Publié le par Vincent Jégou

PARIS, 19 fév 2009 (AFP) - Le plan "Objectif Terres 2020", présenté jeudi par le ministre de l'Agriculture Michel Barnier, veut promouvoir un "nouveau modèle agricole français" fondé sur le développement durable avec pour objectif de "produire plus et produire mieux". Ce plan est une mise en forme des nouvelles priorités agricoles françaises, dont plusieurs ont déjà été annoncées, comme la réduction des pesticides et le développement de l'agriculture biologique. Il va bénéficier d'une partie des aides européennes qui constituent l'essentiel des fonds affectés en France aux agriculteurs et dont M. Barnier va dévoiler lundi la nouvelle redistribution. Le chef de l'Etat Nicolas Sarkozy a aussi annoncé jeudi le déblocage d'une enveloppe de 300 millions en 2010, qui sera reconduite en 2011, pour moderniser l'agriculture en fonction de ces nouvelles priorités. Elaboré à partir des réflexions menées lors du Grenelle de l'environnement, ce plan, qui concerne aussi la forêt, entend relever cinq défis "majeurs". Il fixe comme objectifs une bonne utilisation de l'eau qui "se raréfie" ainsi que "la restauration du bon état écologique des eaux". Il demande aussi que l'agriculture "contribue à la richesse de la biodiversité et des paysages" et à la protection des sols. Enfin, il demande une meilleure maîtrise de l'énergie et une lutte plus efficace contre le réchauffement climatique.

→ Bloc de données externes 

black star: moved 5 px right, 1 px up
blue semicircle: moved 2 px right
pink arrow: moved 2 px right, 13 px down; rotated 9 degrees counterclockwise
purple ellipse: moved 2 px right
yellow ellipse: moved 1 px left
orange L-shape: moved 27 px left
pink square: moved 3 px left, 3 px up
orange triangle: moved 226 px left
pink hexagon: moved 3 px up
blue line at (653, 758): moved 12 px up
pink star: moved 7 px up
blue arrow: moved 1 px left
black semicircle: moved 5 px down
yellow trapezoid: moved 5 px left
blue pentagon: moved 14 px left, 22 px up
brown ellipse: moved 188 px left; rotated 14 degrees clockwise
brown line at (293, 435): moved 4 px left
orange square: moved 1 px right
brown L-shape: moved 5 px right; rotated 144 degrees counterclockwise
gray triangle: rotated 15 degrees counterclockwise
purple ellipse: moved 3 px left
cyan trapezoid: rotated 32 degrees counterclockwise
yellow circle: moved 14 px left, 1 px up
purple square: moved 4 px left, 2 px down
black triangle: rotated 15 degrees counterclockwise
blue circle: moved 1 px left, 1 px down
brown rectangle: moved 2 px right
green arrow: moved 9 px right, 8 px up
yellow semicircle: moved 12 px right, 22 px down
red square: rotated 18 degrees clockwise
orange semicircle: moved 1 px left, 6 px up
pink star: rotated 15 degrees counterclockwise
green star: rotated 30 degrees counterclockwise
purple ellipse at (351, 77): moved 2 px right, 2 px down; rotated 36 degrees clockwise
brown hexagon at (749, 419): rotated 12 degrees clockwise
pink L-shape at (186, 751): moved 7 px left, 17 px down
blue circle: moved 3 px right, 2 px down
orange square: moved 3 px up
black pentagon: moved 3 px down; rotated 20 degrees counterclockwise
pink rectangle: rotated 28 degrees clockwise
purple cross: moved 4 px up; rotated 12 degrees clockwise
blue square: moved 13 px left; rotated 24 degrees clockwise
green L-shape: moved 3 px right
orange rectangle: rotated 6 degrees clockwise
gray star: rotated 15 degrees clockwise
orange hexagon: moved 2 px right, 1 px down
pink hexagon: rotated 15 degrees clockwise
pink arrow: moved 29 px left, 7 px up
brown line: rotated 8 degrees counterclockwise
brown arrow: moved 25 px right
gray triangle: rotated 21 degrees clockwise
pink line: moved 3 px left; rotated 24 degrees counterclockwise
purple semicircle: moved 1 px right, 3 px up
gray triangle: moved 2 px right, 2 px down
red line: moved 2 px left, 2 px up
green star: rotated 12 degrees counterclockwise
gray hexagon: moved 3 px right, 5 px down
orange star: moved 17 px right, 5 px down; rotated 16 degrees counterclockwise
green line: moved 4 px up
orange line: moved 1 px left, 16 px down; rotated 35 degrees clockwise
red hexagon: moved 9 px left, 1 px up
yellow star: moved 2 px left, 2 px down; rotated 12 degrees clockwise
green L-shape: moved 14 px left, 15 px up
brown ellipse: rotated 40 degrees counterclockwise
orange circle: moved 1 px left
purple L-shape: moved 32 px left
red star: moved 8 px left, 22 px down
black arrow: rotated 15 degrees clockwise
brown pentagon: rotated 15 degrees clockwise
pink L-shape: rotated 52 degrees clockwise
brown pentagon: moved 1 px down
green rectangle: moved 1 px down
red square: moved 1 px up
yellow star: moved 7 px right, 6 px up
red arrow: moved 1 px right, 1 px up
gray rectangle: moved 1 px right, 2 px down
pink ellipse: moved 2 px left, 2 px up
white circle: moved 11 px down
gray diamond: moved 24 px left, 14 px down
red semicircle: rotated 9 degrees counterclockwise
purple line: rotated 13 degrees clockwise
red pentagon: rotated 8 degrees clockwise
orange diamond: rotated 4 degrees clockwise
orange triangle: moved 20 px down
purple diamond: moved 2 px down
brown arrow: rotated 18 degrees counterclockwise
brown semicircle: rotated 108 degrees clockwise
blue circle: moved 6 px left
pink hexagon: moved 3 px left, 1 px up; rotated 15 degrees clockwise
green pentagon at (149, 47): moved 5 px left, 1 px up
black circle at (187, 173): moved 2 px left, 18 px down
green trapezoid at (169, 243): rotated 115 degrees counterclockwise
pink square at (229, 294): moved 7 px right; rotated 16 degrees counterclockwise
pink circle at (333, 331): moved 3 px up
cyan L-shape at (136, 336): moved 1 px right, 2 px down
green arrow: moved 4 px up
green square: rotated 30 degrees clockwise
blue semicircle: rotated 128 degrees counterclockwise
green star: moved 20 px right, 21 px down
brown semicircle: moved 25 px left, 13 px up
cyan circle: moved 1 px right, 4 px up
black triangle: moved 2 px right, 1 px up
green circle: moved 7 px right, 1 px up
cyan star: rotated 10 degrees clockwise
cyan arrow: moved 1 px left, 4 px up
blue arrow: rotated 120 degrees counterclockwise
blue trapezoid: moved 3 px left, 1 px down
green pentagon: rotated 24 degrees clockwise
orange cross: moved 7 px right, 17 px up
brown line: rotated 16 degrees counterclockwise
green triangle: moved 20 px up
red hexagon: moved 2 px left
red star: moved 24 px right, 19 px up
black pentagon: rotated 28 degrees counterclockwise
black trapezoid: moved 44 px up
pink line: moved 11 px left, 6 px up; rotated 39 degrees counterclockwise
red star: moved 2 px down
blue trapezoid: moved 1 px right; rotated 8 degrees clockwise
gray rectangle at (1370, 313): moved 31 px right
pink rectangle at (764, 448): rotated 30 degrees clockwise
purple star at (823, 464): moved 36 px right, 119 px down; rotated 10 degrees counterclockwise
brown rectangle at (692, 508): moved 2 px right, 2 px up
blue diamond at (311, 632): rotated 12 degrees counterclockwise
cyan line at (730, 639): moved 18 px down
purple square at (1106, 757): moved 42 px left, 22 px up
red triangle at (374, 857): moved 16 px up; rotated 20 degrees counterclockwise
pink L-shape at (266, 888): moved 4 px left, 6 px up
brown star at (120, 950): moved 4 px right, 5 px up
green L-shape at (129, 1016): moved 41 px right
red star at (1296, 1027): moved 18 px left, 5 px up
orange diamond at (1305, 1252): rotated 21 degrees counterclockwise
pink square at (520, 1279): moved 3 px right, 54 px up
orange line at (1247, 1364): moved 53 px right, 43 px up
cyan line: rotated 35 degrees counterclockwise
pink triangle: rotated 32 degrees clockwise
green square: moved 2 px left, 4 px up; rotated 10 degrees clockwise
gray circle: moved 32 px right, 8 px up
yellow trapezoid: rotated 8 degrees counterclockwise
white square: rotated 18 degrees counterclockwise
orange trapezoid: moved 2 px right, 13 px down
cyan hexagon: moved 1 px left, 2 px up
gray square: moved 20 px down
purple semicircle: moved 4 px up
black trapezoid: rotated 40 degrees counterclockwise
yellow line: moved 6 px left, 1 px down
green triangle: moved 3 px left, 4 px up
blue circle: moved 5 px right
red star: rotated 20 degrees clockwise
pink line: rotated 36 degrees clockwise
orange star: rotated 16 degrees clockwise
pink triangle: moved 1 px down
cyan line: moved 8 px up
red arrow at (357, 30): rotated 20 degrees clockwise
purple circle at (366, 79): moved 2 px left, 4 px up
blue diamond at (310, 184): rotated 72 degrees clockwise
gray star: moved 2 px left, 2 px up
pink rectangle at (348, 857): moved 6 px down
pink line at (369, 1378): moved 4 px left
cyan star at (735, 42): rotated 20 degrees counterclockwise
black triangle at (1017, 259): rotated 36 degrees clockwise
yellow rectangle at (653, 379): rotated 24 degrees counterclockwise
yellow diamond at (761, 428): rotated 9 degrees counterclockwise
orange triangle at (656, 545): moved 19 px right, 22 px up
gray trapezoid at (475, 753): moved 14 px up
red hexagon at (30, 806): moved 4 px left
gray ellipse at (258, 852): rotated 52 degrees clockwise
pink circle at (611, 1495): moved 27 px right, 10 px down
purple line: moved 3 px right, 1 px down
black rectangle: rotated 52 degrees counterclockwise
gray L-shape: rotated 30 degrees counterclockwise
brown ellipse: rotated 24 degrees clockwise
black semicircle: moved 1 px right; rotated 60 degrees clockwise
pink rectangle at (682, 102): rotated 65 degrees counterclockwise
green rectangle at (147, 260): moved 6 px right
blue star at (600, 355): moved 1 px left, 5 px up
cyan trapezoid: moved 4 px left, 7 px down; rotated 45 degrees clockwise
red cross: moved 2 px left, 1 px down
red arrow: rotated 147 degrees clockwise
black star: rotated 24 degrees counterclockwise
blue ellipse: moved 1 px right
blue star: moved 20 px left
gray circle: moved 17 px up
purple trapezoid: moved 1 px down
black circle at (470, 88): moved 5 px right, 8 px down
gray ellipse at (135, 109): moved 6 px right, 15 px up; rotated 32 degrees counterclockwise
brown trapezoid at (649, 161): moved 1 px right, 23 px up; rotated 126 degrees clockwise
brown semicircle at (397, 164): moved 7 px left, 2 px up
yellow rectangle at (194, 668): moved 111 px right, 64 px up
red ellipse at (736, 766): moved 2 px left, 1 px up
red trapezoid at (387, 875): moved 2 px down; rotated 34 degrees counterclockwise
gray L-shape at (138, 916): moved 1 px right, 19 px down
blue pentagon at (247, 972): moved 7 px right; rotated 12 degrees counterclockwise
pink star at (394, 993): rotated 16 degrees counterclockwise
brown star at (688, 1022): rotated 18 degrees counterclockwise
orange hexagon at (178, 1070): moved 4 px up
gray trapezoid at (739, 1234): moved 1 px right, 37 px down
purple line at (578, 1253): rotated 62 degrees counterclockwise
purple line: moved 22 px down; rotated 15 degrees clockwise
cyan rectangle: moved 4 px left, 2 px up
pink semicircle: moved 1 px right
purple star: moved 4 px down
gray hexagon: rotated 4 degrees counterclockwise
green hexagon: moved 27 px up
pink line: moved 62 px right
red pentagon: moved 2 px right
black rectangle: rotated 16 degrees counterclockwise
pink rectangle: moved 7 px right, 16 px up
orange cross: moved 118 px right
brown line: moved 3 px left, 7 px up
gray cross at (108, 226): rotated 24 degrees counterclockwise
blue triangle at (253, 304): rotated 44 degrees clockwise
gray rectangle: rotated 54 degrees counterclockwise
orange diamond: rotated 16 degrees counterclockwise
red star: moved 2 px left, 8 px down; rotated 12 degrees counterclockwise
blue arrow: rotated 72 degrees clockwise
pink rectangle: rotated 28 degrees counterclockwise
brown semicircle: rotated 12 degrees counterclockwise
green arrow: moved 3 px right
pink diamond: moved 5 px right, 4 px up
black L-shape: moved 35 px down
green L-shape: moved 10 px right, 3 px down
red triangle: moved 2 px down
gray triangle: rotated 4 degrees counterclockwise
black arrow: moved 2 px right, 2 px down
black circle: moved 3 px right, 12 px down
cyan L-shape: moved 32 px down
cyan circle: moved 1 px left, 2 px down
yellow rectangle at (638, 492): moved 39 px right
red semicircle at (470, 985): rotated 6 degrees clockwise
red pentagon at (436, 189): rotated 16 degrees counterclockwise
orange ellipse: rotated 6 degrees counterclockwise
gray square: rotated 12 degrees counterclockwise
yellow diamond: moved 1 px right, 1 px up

Pour y parvenir, le plan identifie cinq voies: la réduction de l'utilisation des pesticides, l'engagement de "chaque entreprise agricole" dans le développement durable, ainsi que le développement de l'agriculture biologique. Le plan souhaite aussi mettre "l'agronomie au centre de l'agriculture", autrement dit faciliter la recherche et l'innovation pour changer les pratiques agricoles. Enfin, il prône une concertation entre agriculteurs pour mettre en place des actions collectives en faveur de l'environnement. Ce plan fera l'objet d'un suivi au moyen d'indicateurs. Une instance nationale, qui reste à nommer, regroupera tous les partenaires et acteurs concernés, des agriculteurs aux organisations de défense de l'environnement, en passant par les instituts de recherche.